What is required » Reproduce the records from the line containing "At Bone Hora, list" through the end of the records, with both ends included. Leave the pictures out of your reply.

(Rendered chart images)
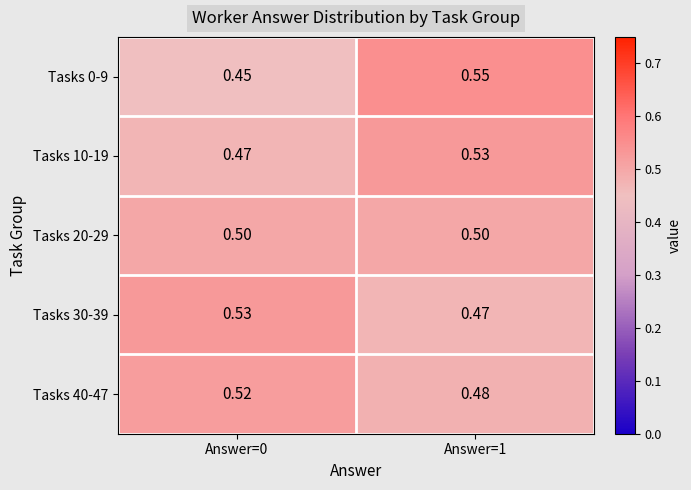

Is the value of Tasks 0-9 at Answer=1 greater than the value of Tasks 10-19 at Answer=1?

Yes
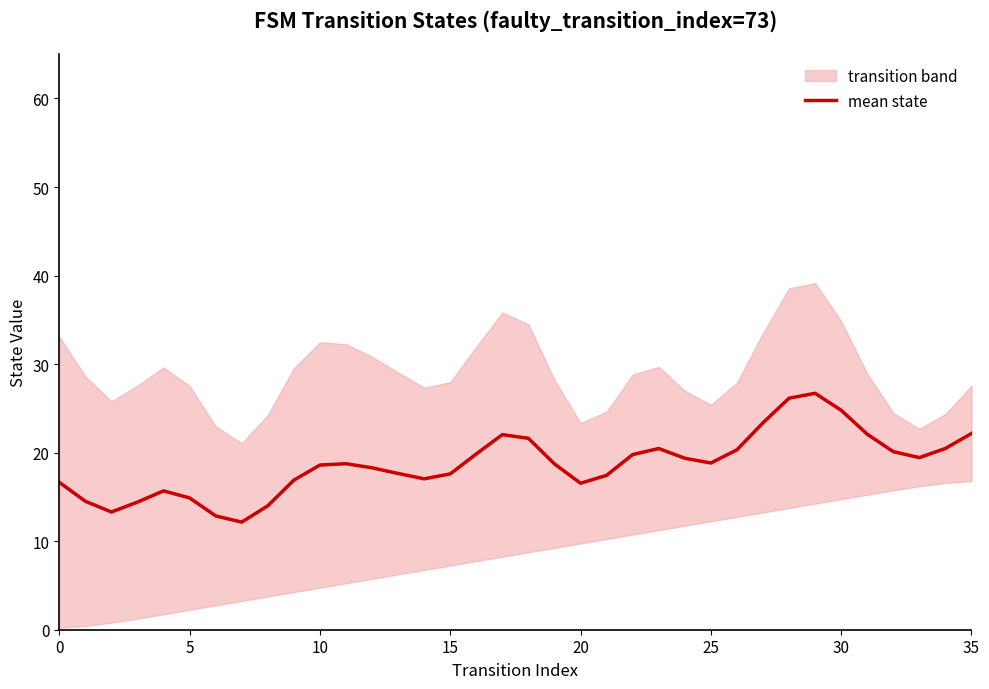

At which label does the data first exceed 18?

10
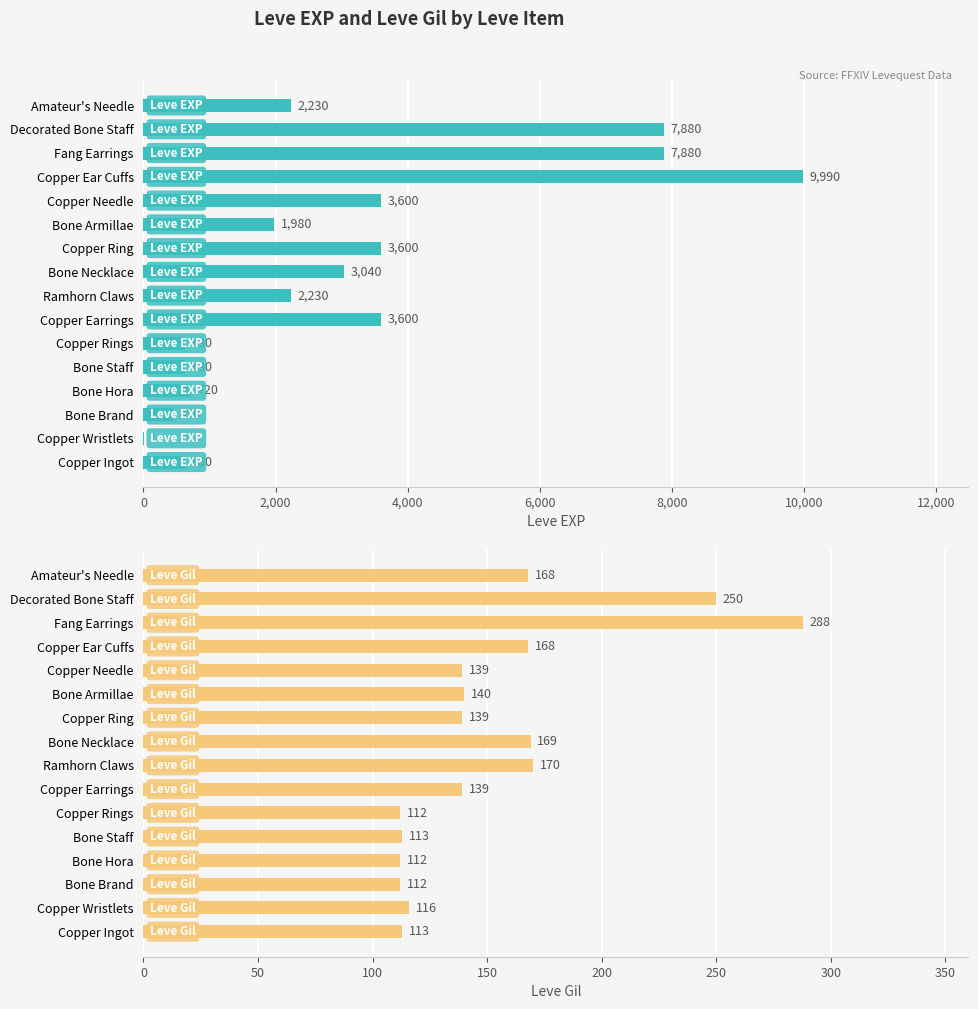

At Bone Hora, list the series in order from smallest to largest.

Leve Gil, Leve EXP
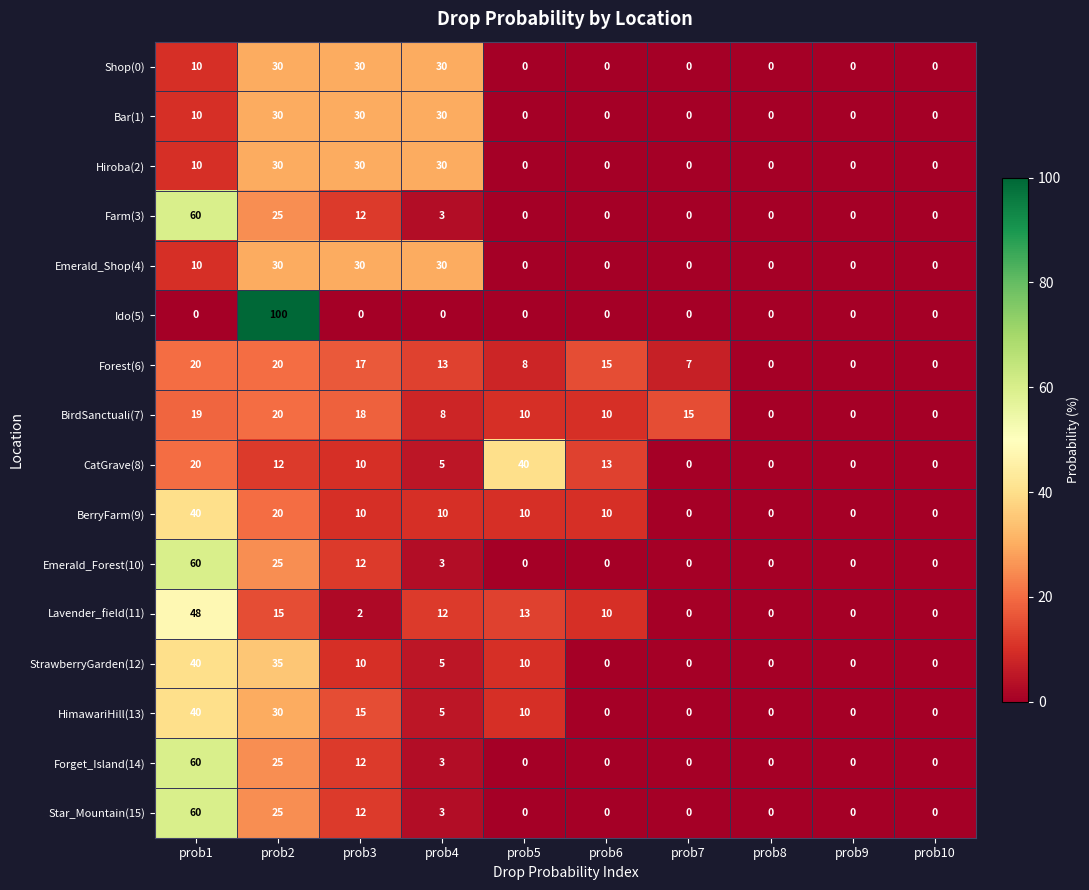

At which category is the sum across all series the highest?

prob1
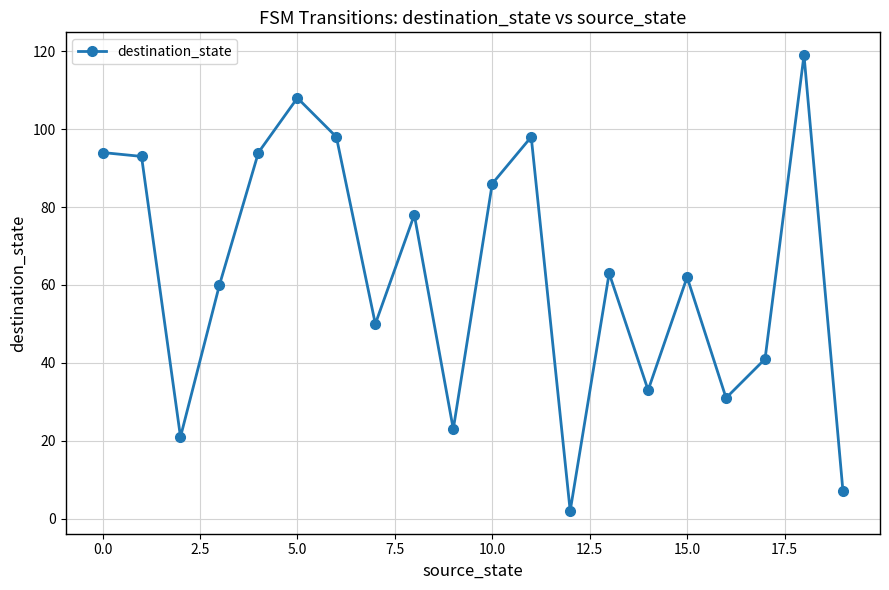

True or false: there are more than 2 points higher than both neighbors.

True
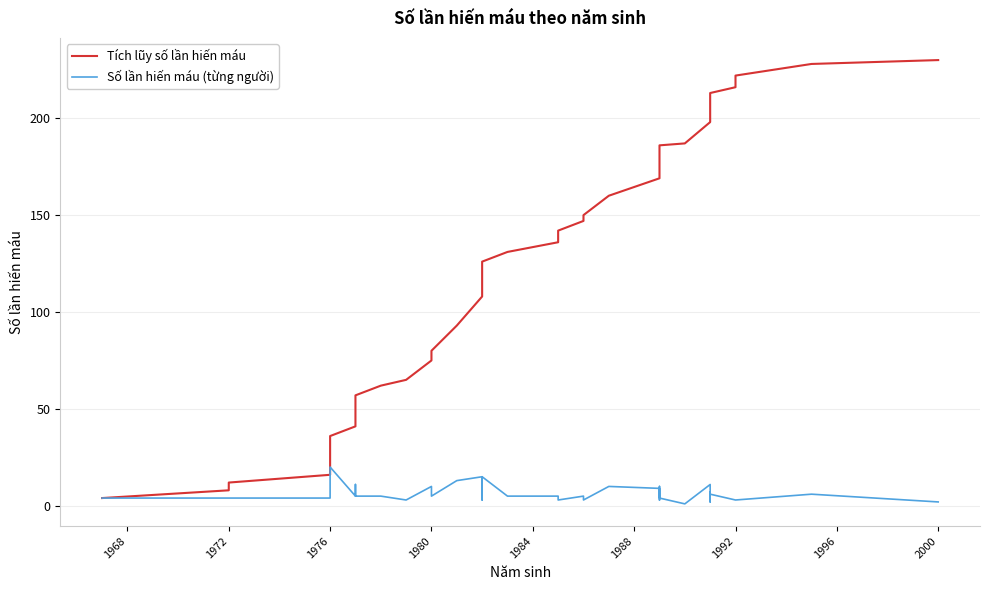

List the series in order of their peak value, lowest first.

Số lần hiến máu (từng người), Tích lũy số lần hiến máu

Your response »
At Bone Hora, list the series in order from smallest to largest.

Leve Gil, Leve EXP

At which category is the sum across all series the highest?

prob1

True or false: there are more than 2 points higher than both neighbors.

True

List the series in order of their peak value, lowest first.

Số lần hiến máu (từng người), Tích lũy số lần hiến máu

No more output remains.